Wow. This was about as close as Mr. Robot can get to a 5/5 episode without quite earning such a score. Quick tangent; one thing Breaking Bad did better than any show I’ve ever seen was simultaneously delight and infuriate with cliffhangers. Vince Gilligan and his incredibly talented crew knew how to give just enough information to satisfy while also ending episodes with infuriatingly teasing and tense scenes that guaranteed you watch next week. It made for fantastic television. So when I say that this episode managed the same kind of tension and cliffhanger that reminds me of Breaking Bad, I’m definitely giving a compliment. Those last 15 minutes are the closest thing to that kind of tension I’ve felt since that show ended its run. Yet, they are also the reason I can’t quite give this a perfect score.

============================================================

> [About this task]: Copy out the Mr. Robot episode review word for word, from start to finish. The lines that come next have no connection to the review.

> [Given data]:
============================================================

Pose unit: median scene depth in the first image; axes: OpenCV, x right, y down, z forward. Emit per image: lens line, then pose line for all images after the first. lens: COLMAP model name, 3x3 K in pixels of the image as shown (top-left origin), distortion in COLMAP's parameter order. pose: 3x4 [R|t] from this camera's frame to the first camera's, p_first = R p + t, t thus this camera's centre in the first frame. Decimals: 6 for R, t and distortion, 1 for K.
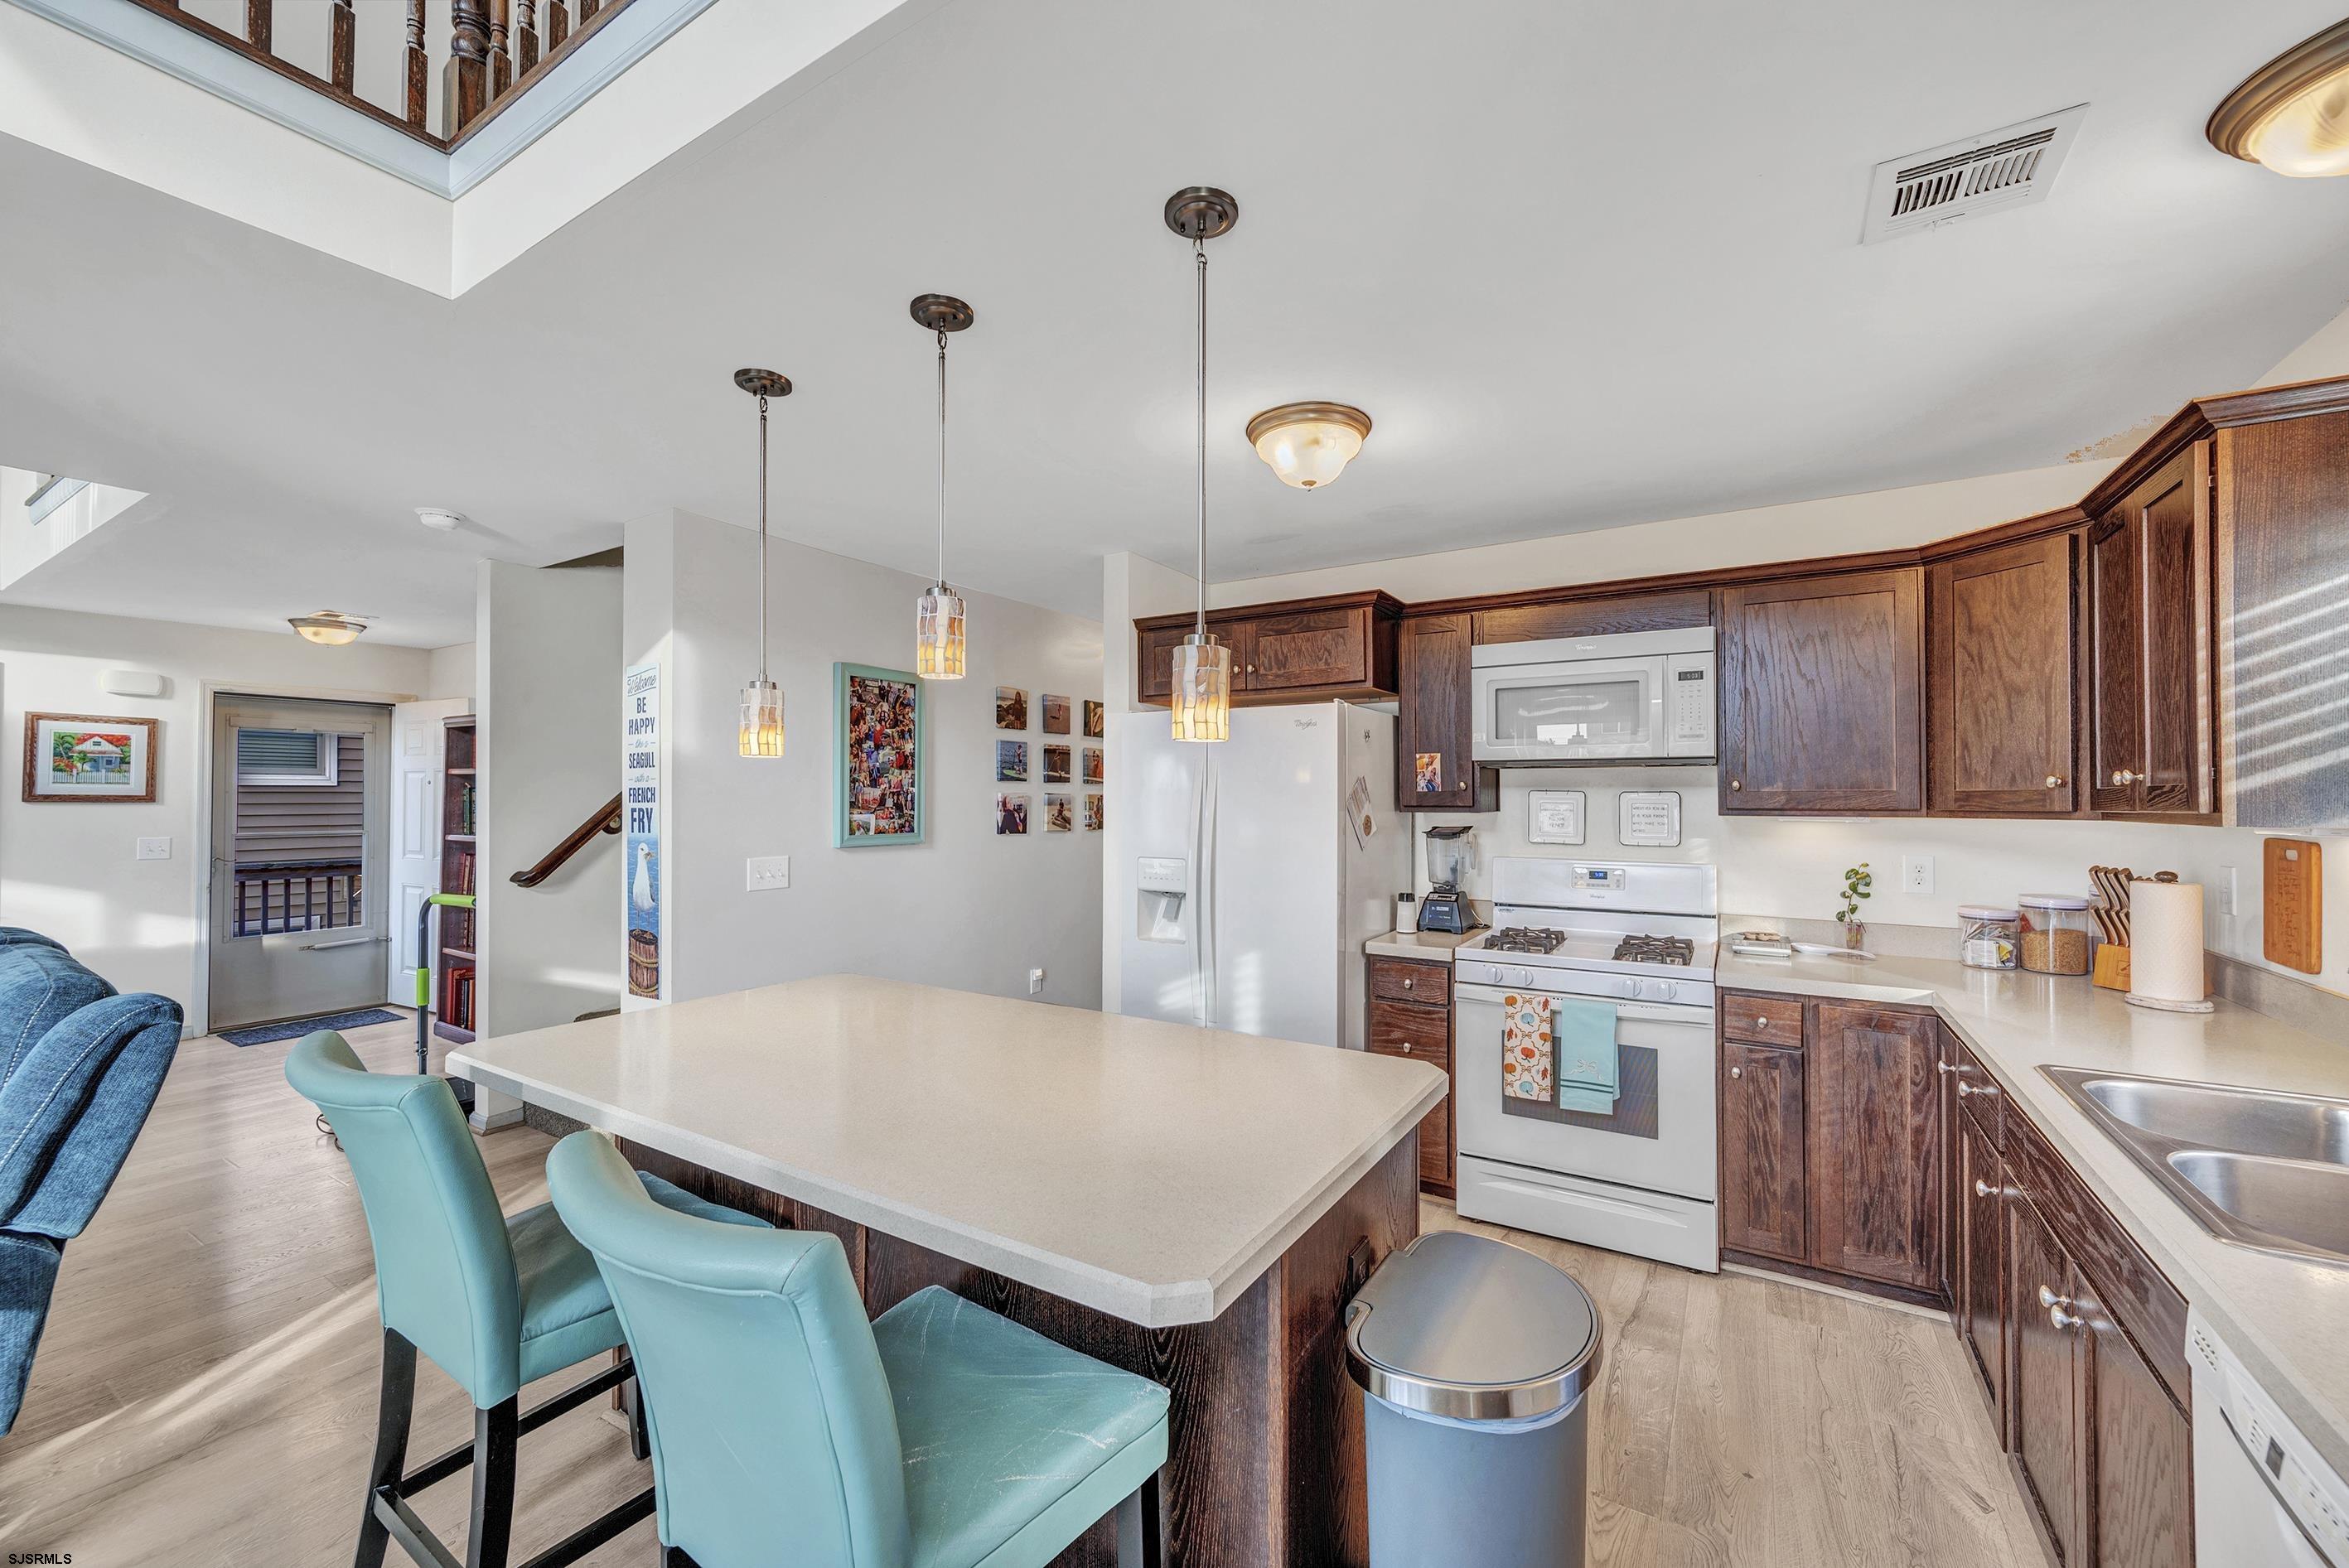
lens RADIAL K [[929.4, 0, 1172.8], [0, 929.4, 784.3], [0, 0, 1]] dist [-0.001514, 0.000190]
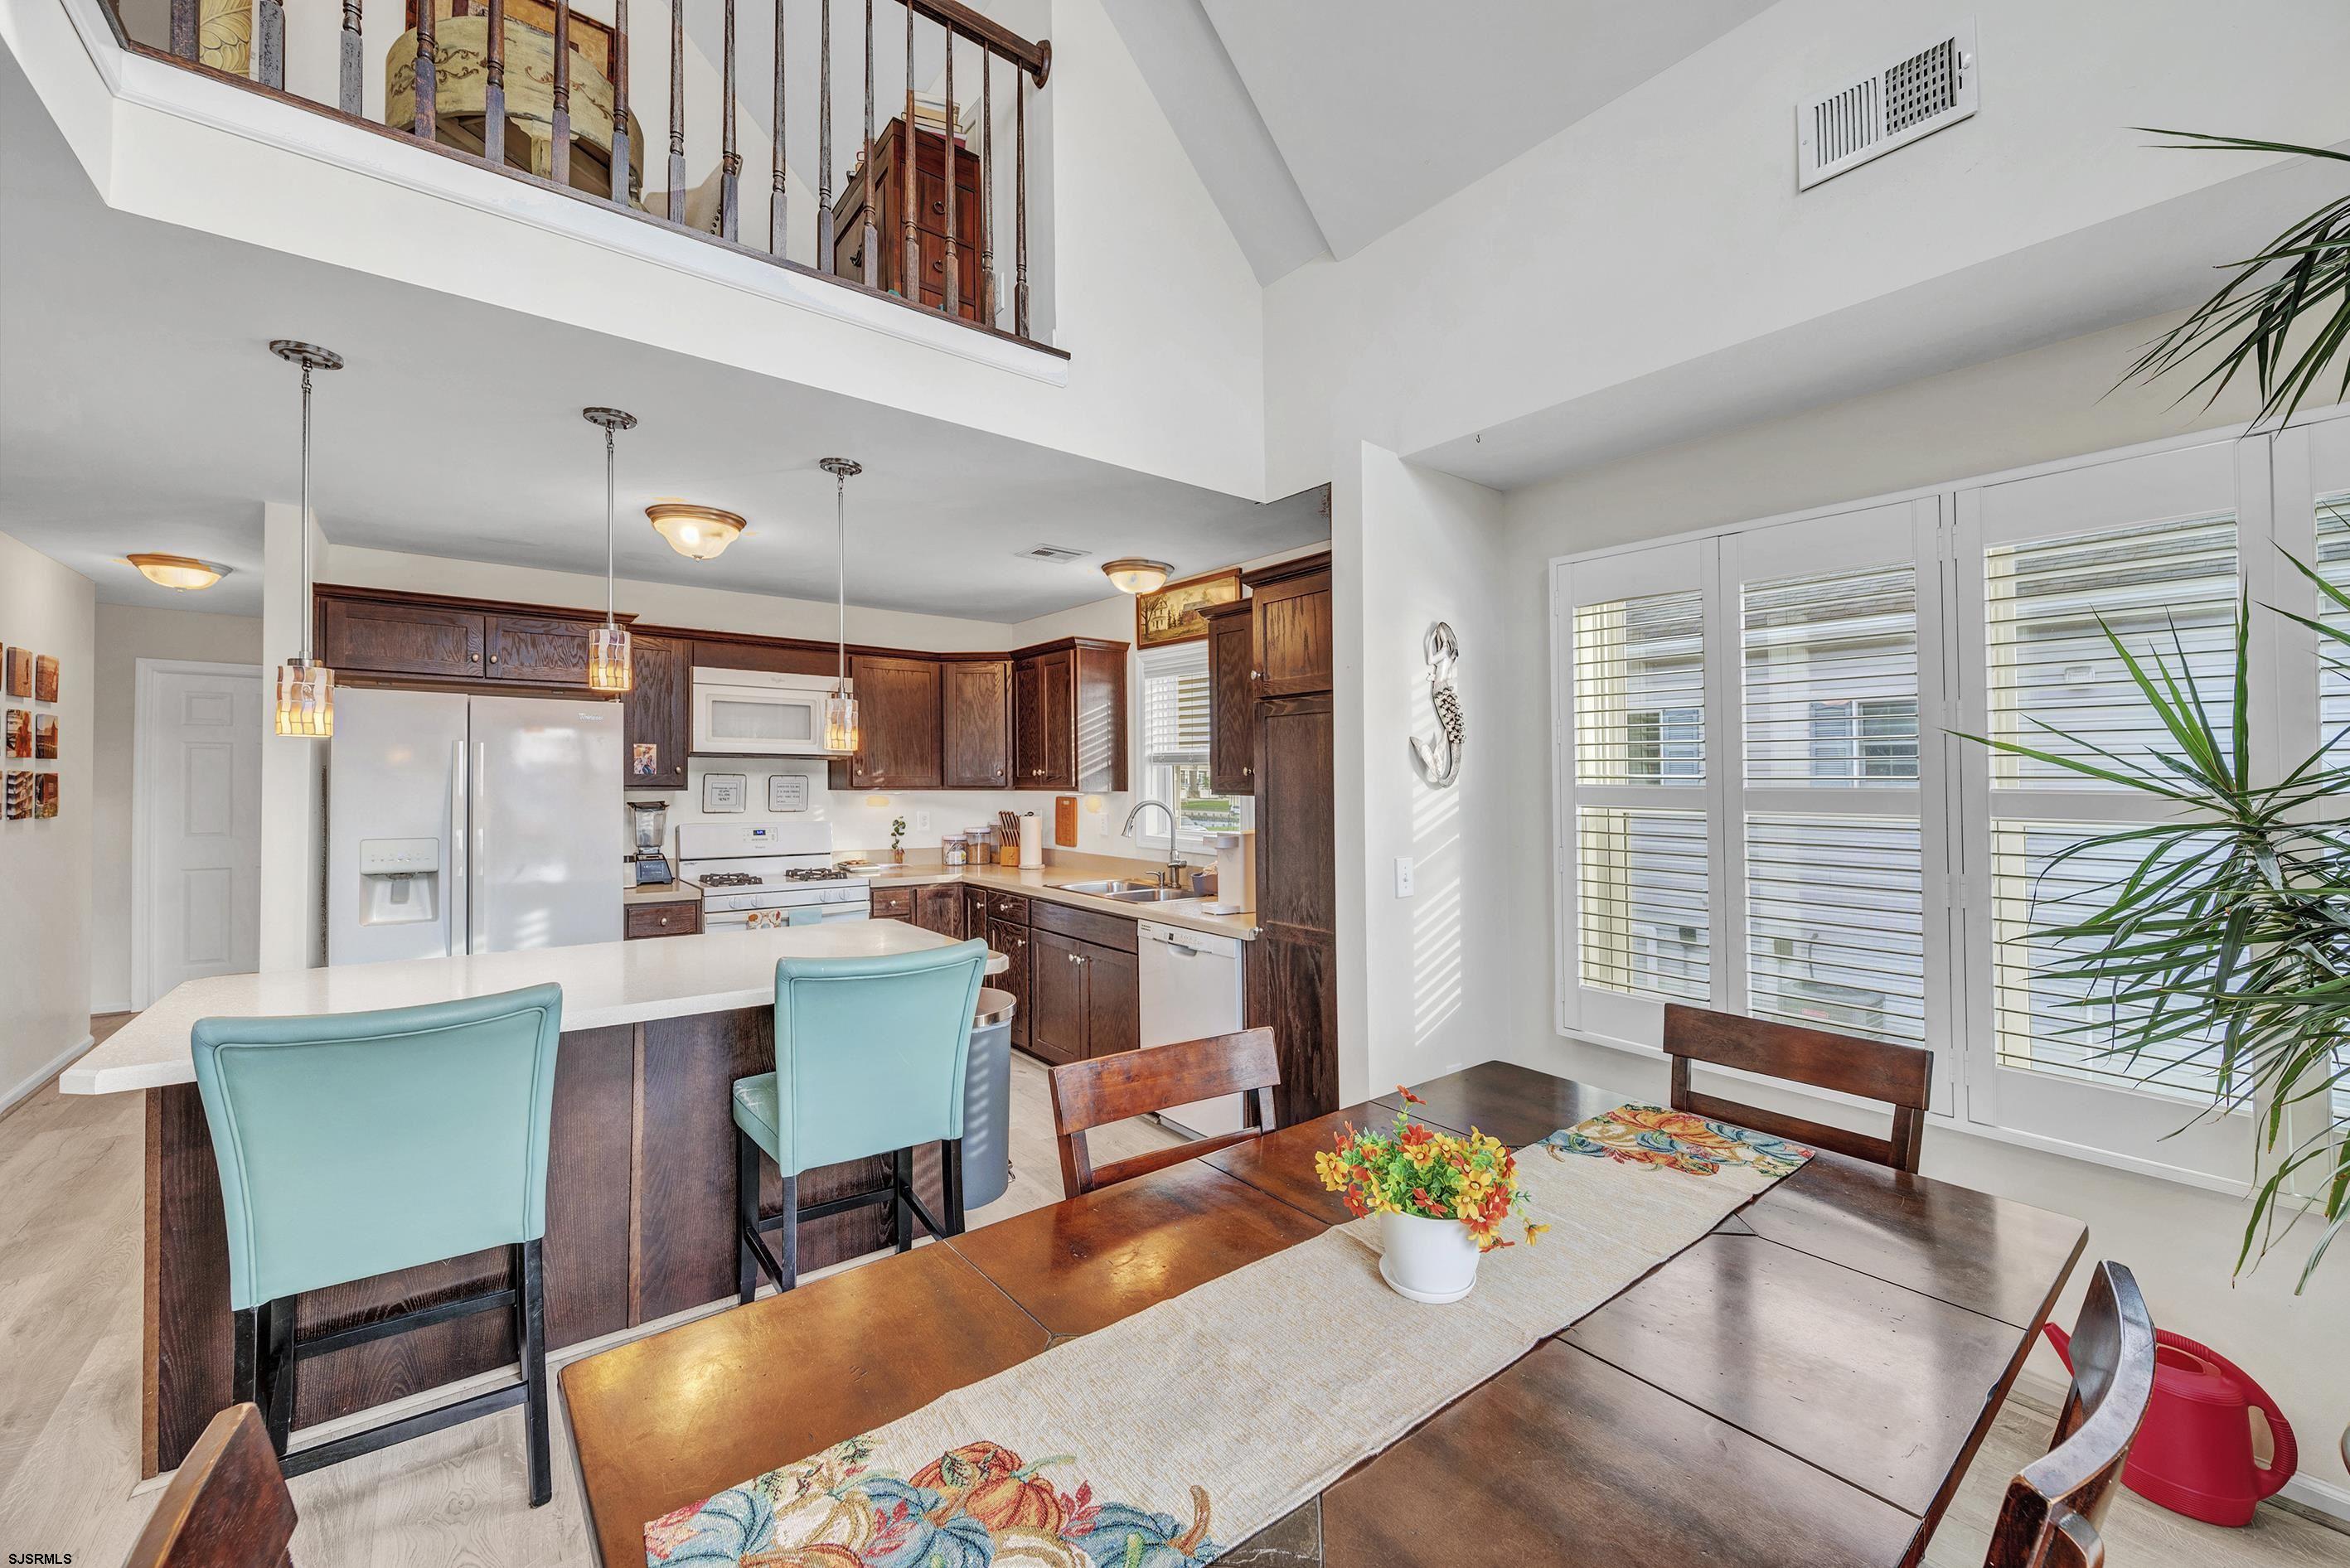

============================================================

> [Result]:
Wow. This was about as close as Mr. Robot can get to a 5/5 episode without quite earning such a score. Quick tangent; one thing Breaking Bad did better than any show I’ve ever seen was simultaneously delight and infuriate with cliffhangers. Vince Gilligan and his incredibly talented crew knew how to give just enough information to satisfy while also ending episodes with infuriatingly teasing and tense scenes that guaranteed you watch next week. It made for fantastic television. So when I say that this episode managed the same kind of tension and cliffhanger that reminds me of Breaking Bad, I’m definitely giving a compliment. Those last 15 minutes are the closest thing to that kind of tension I’ve felt since that show ended its run. Yet, they are also the reason I can’t quite give this a perfect score.